AMD Ryzen 4000 Mobile APUs
Comments Locked

406 Comments

View All Comments

  • Hul8 - Friday, January 10, 2020 - link

    Obviously in terms of the overall laptop design (cooling and thermal insulation or component placement for comfort), but for the APU itself, it's just that the firmware (included in the BIOS/UEFI) tells it to run at whatever cTDP setting is required - range of 10 - 25W is available for the 4000 U-series.
  • yankeeDDL - Thursday, January 9, 2020 - link

    It makes sense. I suppose there's no real counterpart from AMD to nVidia dGPU on mobile. Yet.
  • Gonemad - Tuesday, January 7, 2020 - link

    This generation should bury water-cooling, and 15W should allow even passive cooling in thin designs.
    I'd risk someone has the gumption to slap one of these in a phone.
    Intel has to be squirming in their chairs right now.
  • Zizo007 - Thursday, January 9, 2020 - link

    You need to be under 10W for passive cooling in a small and crowded compartment such as a laptop. Phones have 5W TDP. 15W is perfect for a laptop, I find 45W a lot and cause overheating like my 4820HQ reaching 90C.
  • Sub31 - Friday, January 10, 2020 - link

    My Firepro W7100 reaches 98C under regular use - doesn't even ramp the fan over 70%. Got the thing recycled - miracle it's still alive
  • yeeeeman - Tuesday, January 7, 2020 - link

    These are very nice products from AMD and I am pretty sure they will sell and raise AMDs image in the notebook market.
    Still, we need to see where they stand with these products because their handicap on mobile was much bigger than in desktop and mobile is a different market where efficiency is paramount.
    H series will sell well with gamers, maybe not being the definitive choice for gamers (lower max boost speeds means lower gaming perf) but we need to see reviews.
    U series also is interesting but here it all depends if they can get the idle power consumption under control. Thin and light laptops are called like that for a reason. People buy them to use them during travel and battery life is paramount. Not threads, not even absolute performance, but battery life and small things like sleep battery drain, sleep on/off speed, things that AMD is not usually great with (not even Intel, but they did improve massively with Ice lake).
  • SolarBear28 - Tuesday, January 7, 2020 - link

    Wow, a well reasoned and balanced comment! Someday in the distant future I dream these will outnumber the argumentative troll posts...

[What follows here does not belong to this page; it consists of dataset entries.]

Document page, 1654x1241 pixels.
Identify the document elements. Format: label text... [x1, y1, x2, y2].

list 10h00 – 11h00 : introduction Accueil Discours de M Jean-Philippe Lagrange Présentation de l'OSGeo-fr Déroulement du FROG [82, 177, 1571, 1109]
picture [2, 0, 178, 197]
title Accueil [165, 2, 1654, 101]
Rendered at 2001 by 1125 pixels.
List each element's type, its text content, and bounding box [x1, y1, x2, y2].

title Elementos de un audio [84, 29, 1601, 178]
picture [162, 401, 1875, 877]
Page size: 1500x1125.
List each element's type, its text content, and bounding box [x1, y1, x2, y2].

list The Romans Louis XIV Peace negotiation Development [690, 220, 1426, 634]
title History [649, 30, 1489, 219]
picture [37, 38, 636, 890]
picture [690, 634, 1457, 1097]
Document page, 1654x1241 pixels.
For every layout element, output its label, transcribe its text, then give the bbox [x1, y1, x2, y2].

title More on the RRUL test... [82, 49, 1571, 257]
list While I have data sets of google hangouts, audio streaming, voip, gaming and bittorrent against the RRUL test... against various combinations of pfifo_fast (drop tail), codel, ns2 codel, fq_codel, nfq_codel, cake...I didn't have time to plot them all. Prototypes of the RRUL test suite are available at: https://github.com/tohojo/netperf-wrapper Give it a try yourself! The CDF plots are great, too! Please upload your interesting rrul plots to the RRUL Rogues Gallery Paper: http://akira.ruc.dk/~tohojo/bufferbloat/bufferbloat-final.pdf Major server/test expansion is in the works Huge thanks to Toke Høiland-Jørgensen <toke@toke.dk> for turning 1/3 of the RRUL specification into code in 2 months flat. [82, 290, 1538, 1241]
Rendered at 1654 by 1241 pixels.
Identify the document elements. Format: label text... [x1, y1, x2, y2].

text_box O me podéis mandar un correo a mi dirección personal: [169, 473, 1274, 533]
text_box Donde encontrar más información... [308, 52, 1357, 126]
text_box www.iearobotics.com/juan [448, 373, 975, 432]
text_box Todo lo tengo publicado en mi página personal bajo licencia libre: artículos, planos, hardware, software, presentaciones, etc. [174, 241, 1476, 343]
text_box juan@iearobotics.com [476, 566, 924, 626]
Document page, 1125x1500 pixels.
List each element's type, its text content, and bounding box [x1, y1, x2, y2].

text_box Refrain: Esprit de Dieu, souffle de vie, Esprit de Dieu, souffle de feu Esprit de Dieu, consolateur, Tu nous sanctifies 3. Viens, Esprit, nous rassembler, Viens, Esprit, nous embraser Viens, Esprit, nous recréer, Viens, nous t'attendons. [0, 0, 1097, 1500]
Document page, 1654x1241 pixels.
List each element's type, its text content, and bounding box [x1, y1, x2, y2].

    oh who am I kidding lol
  • Zizo007 - Thursday, January 9, 2020 - link

    Intel high end mobile CPUs are capped at 4Ghz and do not reach 4.5Ghz, users at Tomshardware are reporting this issue. Let see if AMD manages to reach 4.2Ghz as they claim, if they do, they will also be faster in single threaded loads than i9 10th gen.
  • 5080 - Tuesday, January 7, 2020 - link

    Now it's time for Microsoft to announce an upgraded Surface that sports the new Ryzen 7 4800U!
  • Spunjji - Tuesday, January 7, 2020 - link

    It's a real bugger that their product cycle aligns so poorly with AMD's products...

    That said, they're still selling a Surface Book 2 with a GTX 1060 in it. Maybe they've been waiting to build the Surface Book 3 with a 4800U and an RX 5600M in it... we can dream, eh?